Option Expiry Gaps 09/21/07 10:05 AM EST
Good Friday morning...we begin this option expiration day with a largish gap up open in the major indices and mostly positive sector performance. Housing, banks and retail are lagging again, so it's pretty clear that there is still something of a profit-taking mentality out there after Tuesday's rocket ride.
Despite their reputation for being volatile, option expiration days actually tend to be quite the opposite, so it's relatively rare to see a large gap open on the day options expire.
In any event, there have been 17 times since 1995 when the S&P 500 proxy, SPY, gapped up 0.5% or more the day of an expiry. Buying that open and holding until the following Monday's close yielded only 4 winning trades with an average return of -0.5%. Only one of the last ten instances showed a positive return.
Combined with that, I showed some stats yesterday about the weeks following September option expiration. Those results were consistently weak, with only 2 of them showing a positive return out of 17 attempts.

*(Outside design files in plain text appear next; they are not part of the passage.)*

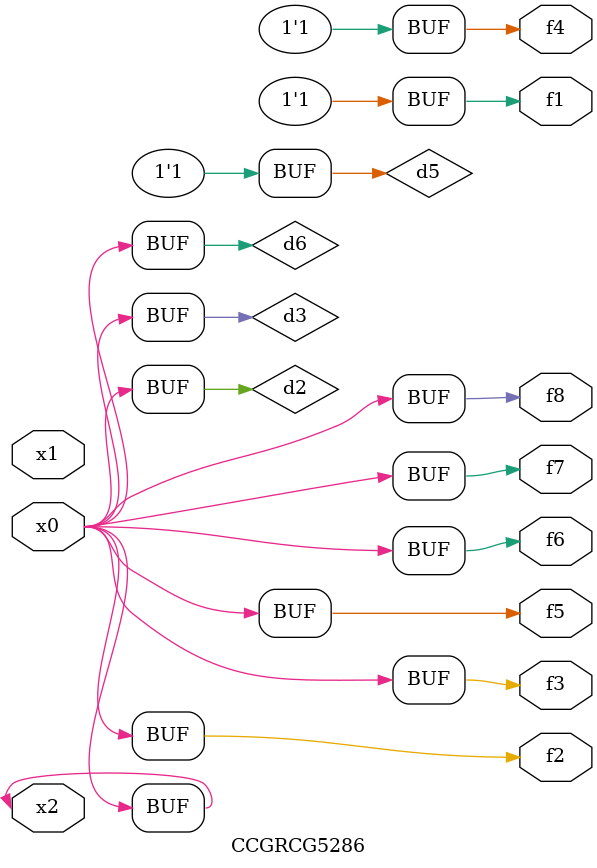
<source format=v>
module CCGRCG5286(
	input x0, x1, x2,
	output f1, f2, f3, f4, f5, f6, f7, f8
);

	wire d1, d2, d3, d4, d5, d6;

	xnor (d1, x2);
	buf (d2, x0, x2);
	and (d3, x0);
	xnor (d4, x1, x2);
	nand (d5, d1, d3);
	buf (d6, d2, d3);
	assign f1 = d5;
	assign f2 = d6;
	assign f3 = d6;
	assign f4 = d5;
	assign f5 = d6;
	assign f6 = d6;
	assign f7 = d6;
	assign f8 = d6;
endmodule

</source>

I'm not a big fan of relying too much on seasonality, but these stats surrounding option expiration are quite solid. I mentioned yesterday that other than the seasonality thing, it looked like we had a pretty good setup for a long trade. The first retracement back towards a breakout area (like 1500 on the S&P 500 cash index) tends to lead to at least a short-term rally, plus the STEM.MR Model had backed off enough to cycle into oversold territory.
It's tempting to say "seasonality be damned" and buy anyway based on the idea that we triggered an oversold pullback from a breakout. I'm not prepared to do that just yet, though - the consistent negative seasonal following expiry is just too unnerving, as is buying into a gap up open near the prior days' highs. If we take off to the upside, I'll be kicking myself for missing a good trade, but as it stands the risk/reward just doesn't look good enough.
All the best,
Jason Goepfert President and CEO Sundial Capital Research, Inc.